▶ Data for processing
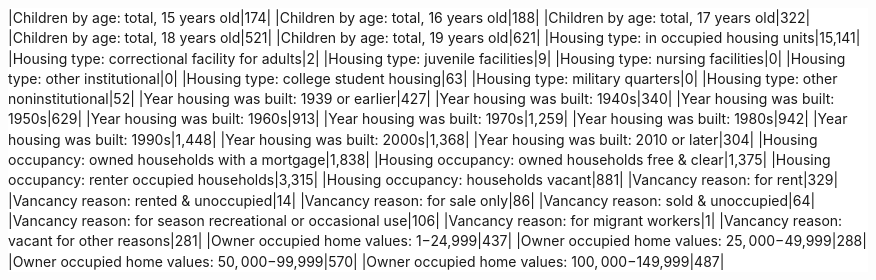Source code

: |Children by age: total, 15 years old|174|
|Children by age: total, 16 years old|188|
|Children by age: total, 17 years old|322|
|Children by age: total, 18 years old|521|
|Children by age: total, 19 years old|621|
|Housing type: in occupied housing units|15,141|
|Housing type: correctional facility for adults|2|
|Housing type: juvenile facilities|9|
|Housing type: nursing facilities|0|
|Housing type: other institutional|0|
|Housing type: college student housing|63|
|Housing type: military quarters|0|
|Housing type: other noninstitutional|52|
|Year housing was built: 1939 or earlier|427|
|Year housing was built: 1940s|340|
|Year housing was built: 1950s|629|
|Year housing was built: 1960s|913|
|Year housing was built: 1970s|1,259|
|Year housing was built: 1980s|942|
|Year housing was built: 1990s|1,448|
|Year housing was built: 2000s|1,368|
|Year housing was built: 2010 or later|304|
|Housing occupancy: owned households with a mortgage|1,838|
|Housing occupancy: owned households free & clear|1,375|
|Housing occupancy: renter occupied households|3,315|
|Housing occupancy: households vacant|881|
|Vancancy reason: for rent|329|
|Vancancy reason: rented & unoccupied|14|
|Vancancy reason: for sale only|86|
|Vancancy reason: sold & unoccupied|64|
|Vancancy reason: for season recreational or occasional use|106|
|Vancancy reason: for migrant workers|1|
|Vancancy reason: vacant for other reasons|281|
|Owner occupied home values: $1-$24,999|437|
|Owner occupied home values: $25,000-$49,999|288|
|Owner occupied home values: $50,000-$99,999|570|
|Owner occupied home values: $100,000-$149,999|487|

...

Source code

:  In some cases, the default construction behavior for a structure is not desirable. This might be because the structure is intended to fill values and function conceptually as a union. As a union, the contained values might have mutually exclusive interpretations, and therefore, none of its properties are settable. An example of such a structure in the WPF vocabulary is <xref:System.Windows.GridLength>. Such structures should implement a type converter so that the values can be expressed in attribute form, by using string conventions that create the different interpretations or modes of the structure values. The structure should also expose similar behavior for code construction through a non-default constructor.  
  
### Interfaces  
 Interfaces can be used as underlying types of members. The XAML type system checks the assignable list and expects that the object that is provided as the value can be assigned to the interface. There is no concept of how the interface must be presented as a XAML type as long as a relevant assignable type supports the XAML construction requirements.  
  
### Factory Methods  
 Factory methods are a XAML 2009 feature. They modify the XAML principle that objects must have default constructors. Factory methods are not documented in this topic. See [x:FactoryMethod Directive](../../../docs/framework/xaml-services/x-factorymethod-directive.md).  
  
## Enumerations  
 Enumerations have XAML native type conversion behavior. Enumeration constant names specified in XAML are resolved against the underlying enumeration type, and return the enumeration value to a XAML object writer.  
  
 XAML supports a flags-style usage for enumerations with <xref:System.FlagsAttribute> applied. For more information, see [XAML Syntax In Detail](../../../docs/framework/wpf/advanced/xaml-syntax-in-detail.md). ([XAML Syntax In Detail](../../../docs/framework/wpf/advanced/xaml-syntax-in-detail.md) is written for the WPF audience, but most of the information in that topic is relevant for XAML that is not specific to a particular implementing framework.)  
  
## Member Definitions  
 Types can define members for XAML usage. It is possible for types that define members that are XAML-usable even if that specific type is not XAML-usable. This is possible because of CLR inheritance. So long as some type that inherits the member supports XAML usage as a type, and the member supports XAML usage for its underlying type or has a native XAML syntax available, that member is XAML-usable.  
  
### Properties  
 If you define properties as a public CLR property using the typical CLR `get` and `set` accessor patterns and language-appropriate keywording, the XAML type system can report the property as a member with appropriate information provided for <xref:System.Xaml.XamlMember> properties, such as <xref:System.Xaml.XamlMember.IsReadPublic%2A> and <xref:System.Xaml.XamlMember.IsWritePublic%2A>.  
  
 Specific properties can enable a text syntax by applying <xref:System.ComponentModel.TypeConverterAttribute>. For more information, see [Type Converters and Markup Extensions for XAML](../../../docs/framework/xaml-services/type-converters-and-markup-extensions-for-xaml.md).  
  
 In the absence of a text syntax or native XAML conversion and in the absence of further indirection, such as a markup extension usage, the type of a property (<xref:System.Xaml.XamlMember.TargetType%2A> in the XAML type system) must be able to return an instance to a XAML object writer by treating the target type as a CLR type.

▶ Task requirements
Among the lines of the data, some may include "Factory" as a word or string; report how many, and nothing else.

▶ Your response
2